With heaters, artificial fog and seats that shake to mimic a volcano or earthquake, the National Centre of Meteorology’s “science dome” is designed to create an immersive experience.
It has five projectors, enough seats for 60 people and a special effects system that can take visitors on a 4D journey through extreme and unusual weather from the comfort of their chairs.
The dome, which is 12 metres in diameter, opened on Tuesday at the NCM’s headquarters in Al Shawamekh, Abu Dhabi. It is a key part of the weather bureau’s strategy to report the diverse weather systems of the region.
It is also envisaged that the centre will operate as scientific facility where meteorologists can assess weather data, forecasting and geophysics in a more accessible way.
“Any tool that can help people understand weather, we will utilise,” Omar Al Yazeedi, director of research, development and training at the NCM, told The National.

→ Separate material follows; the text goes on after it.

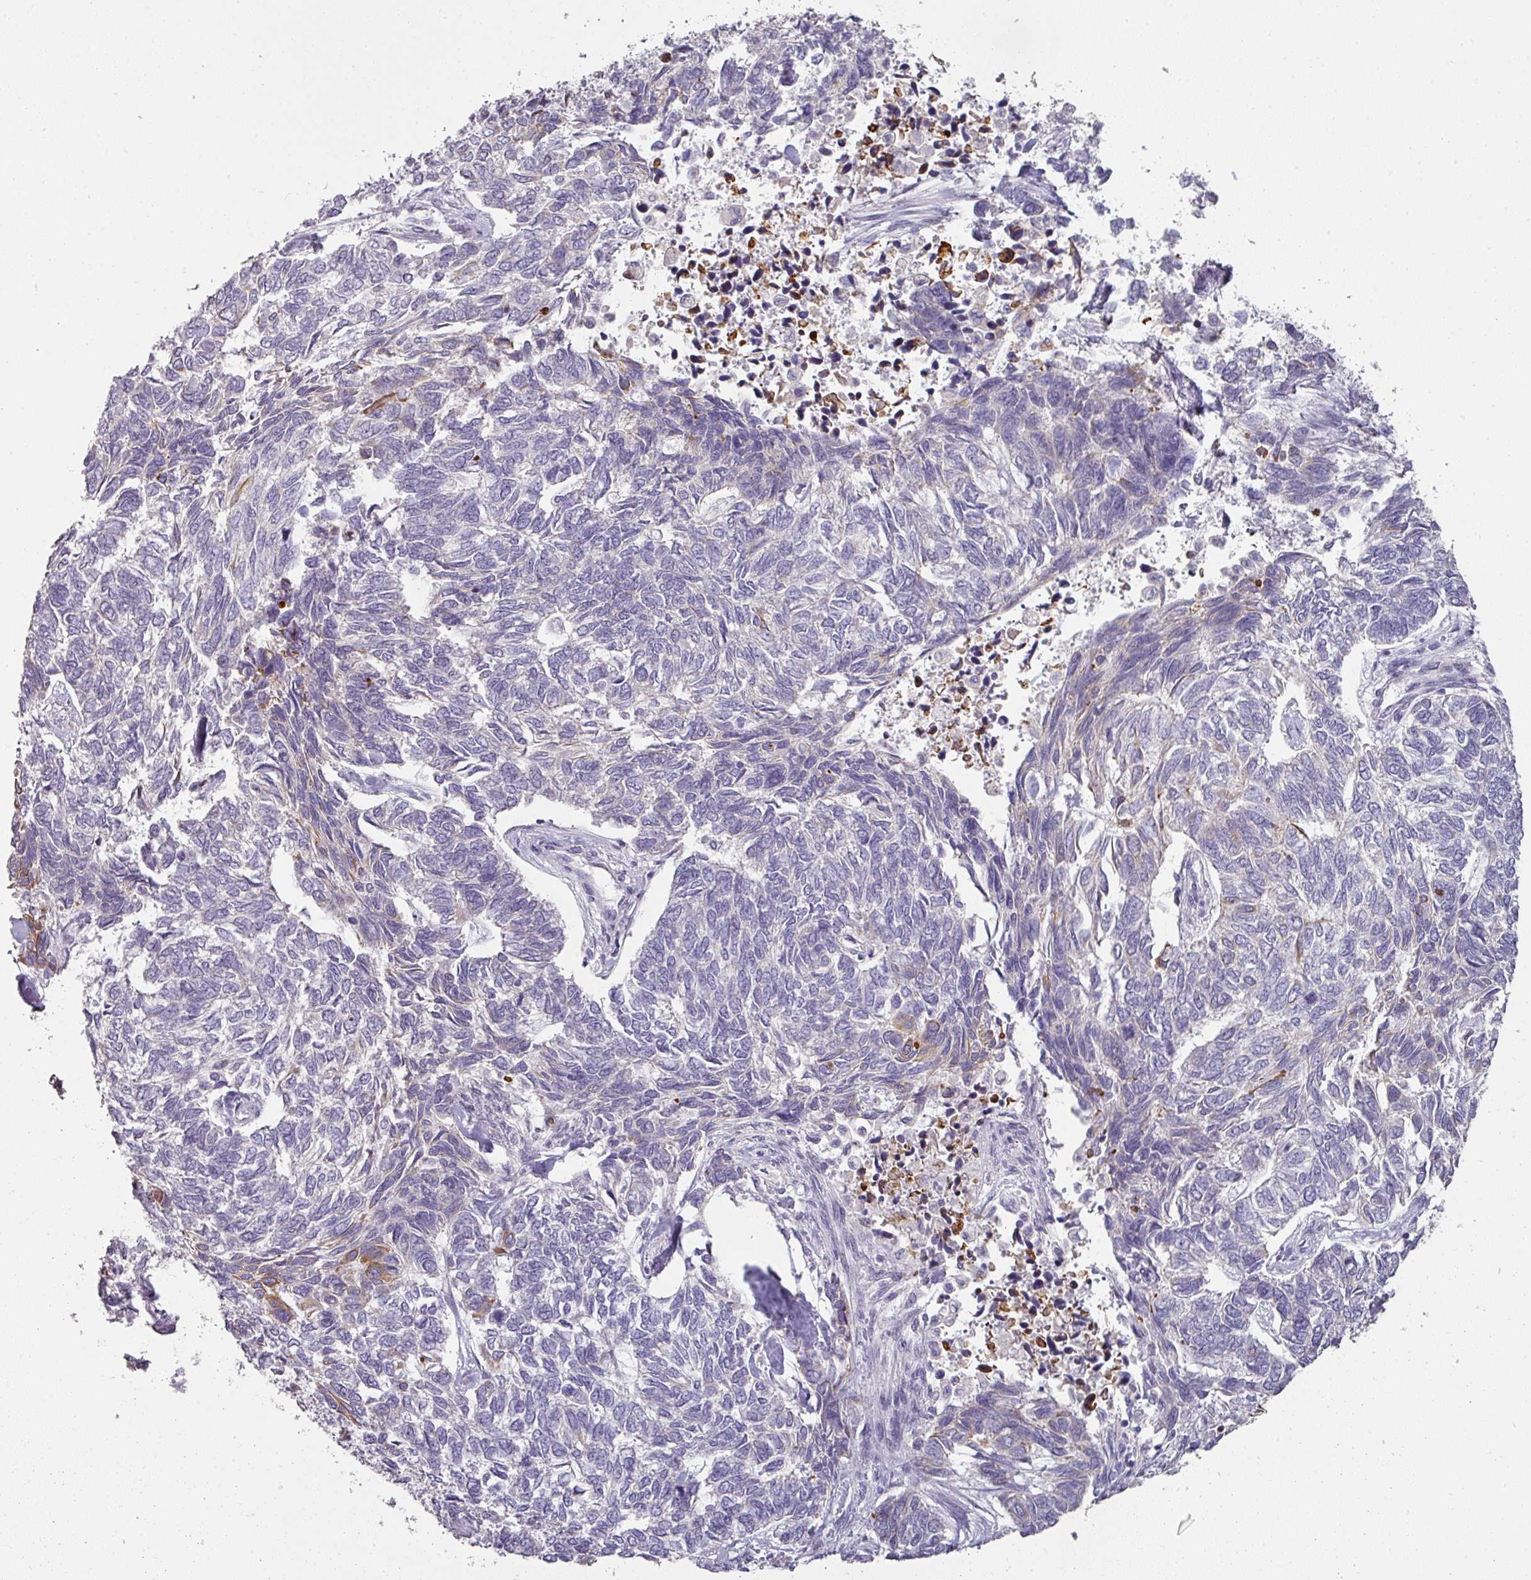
{"staining": {"intensity": "moderate", "quantity": "<25%", "location": "cytoplasmic/membranous"}, "tissue": "skin cancer", "cell_type": "Tumor cells", "image_type": "cancer", "snomed": [{"axis": "morphology", "description": "Basal cell carcinoma"}, {"axis": "topography", "description": "Skin"}], "caption": "Brown immunohistochemical staining in human skin basal cell carcinoma reveals moderate cytoplasmic/membranous staining in approximately <25% of tumor cells.", "gene": "GTF2H3", "patient": {"sex": "female", "age": 65}}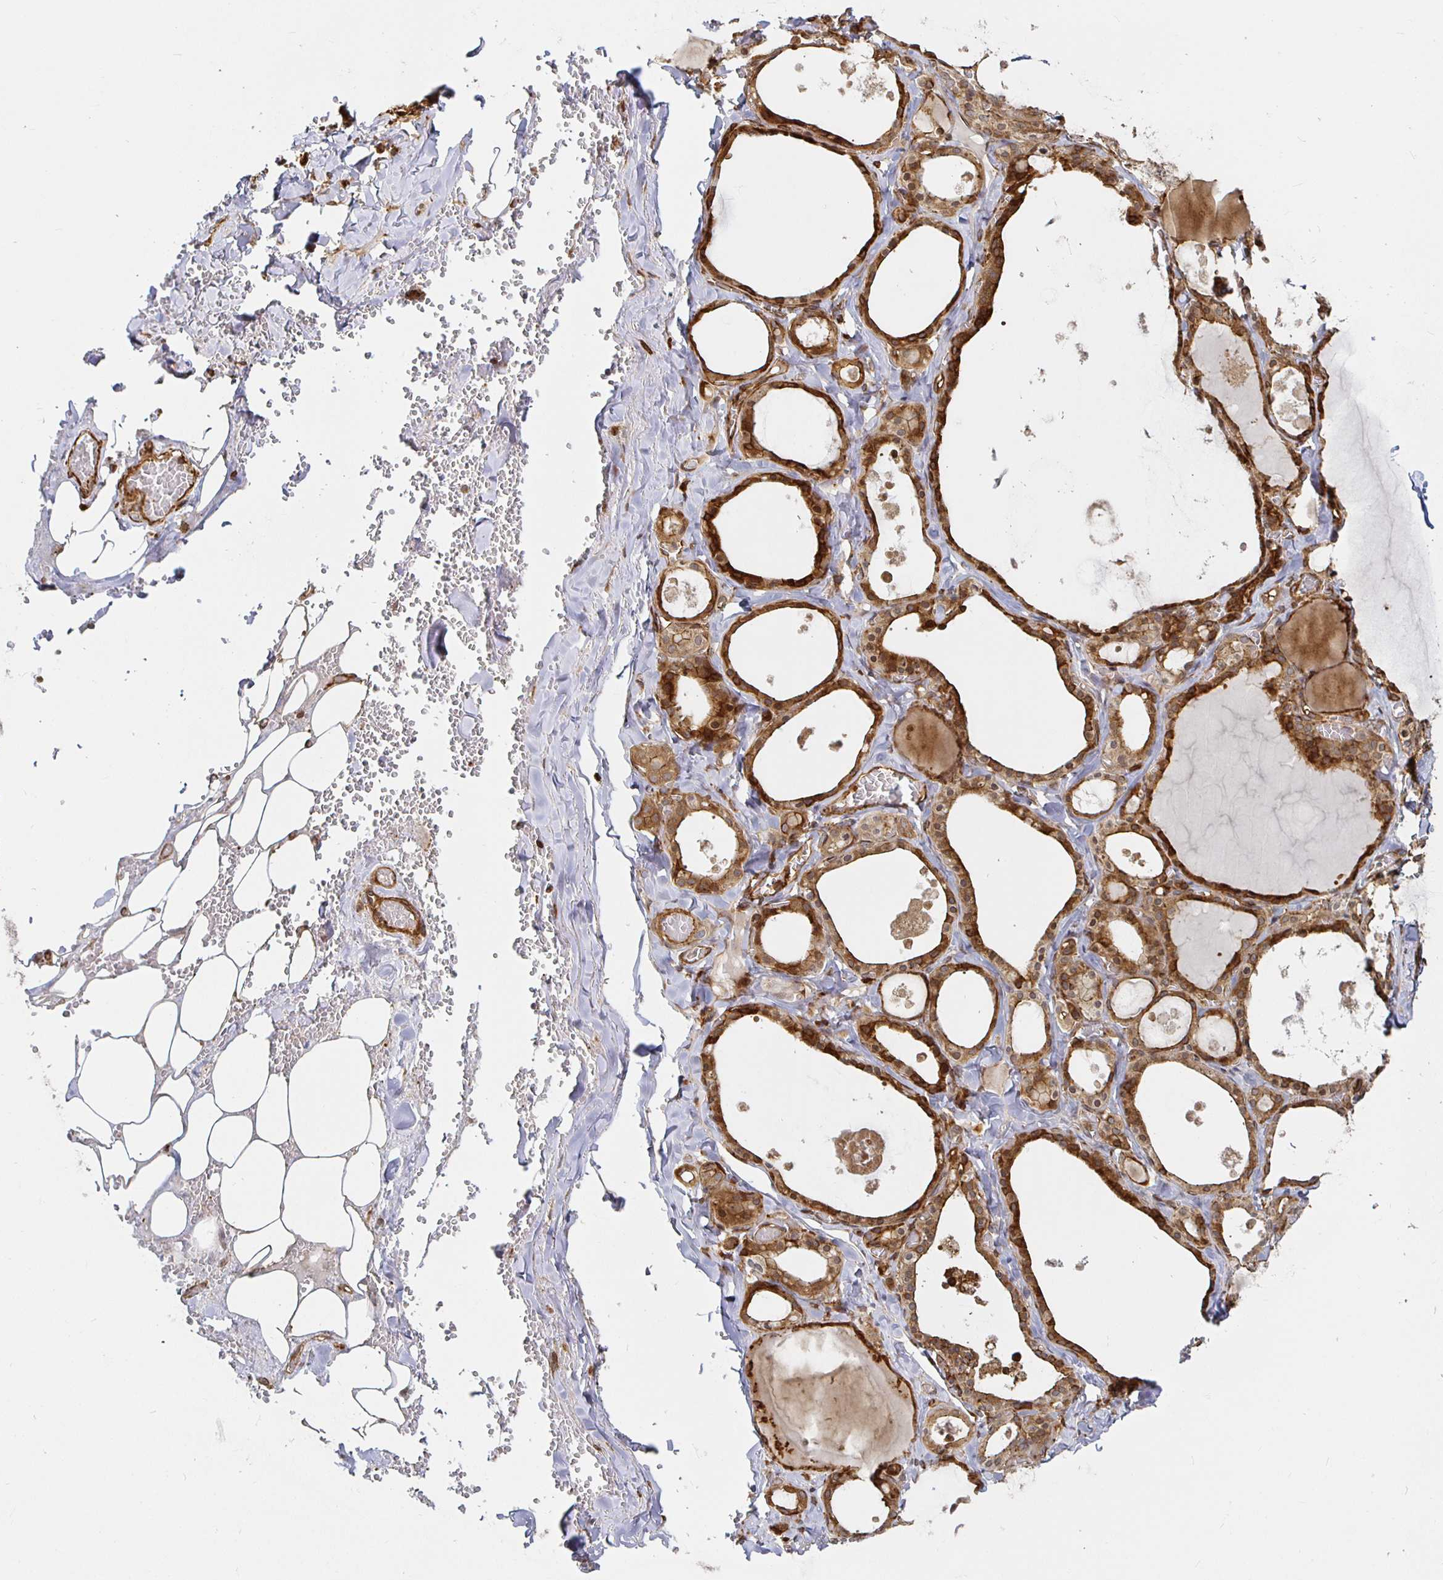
{"staining": {"intensity": "strong", "quantity": ">75%", "location": "cytoplasmic/membranous"}, "tissue": "thyroid gland", "cell_type": "Glandular cells", "image_type": "normal", "snomed": [{"axis": "morphology", "description": "Normal tissue, NOS"}, {"axis": "topography", "description": "Thyroid gland"}], "caption": "IHC (DAB (3,3'-diaminobenzidine)) staining of normal human thyroid gland shows strong cytoplasmic/membranous protein staining in about >75% of glandular cells. (DAB IHC, brown staining for protein, blue staining for nuclei).", "gene": "STRAP", "patient": {"sex": "male", "age": 56}}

“We think [the dome] is a very important way to make the public understand weather phenomena better. It is a canvas.”
Construction took about a year despite the challenges brought by Covid-19. The facility will welcome school trips and members of the public. A website will be launched soon for people to book.
The dome will also bring complex NCM programmes such as cloud seeding to life. The bureau first established the programme in the 1990s. It involves salt flares being fired into the updraft of clouds to trigger more rainfall. The programme has since expanded. In 2015, the UAE established the Research Programme for Rain Enhancement to look into ways to tackle water security by awarding grants to researchers.
“Seeding is one of the key projects of the NCM,” said Mr Al Yazeedi. “We have been doing it for a long time. It is working and a study on the effects of cloud seeding will be published in the future.”
But conveying the complexity of the programme to the public has proved a challenge. A film about seeding is being made for the dome. “We noticed a lot of material is just being said by scientists and we don’t have visualisations. People cannot relate as only the specialist will understand," said Mr Al Yazeedi.
Hanging on the walls of the centre are pictures illustrating the wildly different forms of weather seen in the UAE over the years. Snow, lightning and cyclones are proof the UAE has a diverse climate that is often overlooked in some coverage that speaks only of its sun.
Storms caused heavy flooding across the UAE in 2016, snow covered Ras Al Khaimah’s Jebel Jais last year and 2010’s Cyclone Phet even brought out the UAE’s surfers, who headed for the swells off Fujairah. The NCM covers this climate diversity and its social media pages have shown just how varied it can be. The sun often shines in Dubai while torrential rain hits Sharjah.
“Previously, people thought the weather was only hot, which is not true,” said Mr Al Yazeedi. “You see in the summer the amount of rain we get in the mountains and northern areas. Maybe in Abu Dhabi or Dubai or over the cities you don’t see much but people are interested.
"We would like to make the public and all people understand the real situation over the country, not the perception. We capture exactly what happens, use credible data and our reports are highly accurate. We do not go with the flow."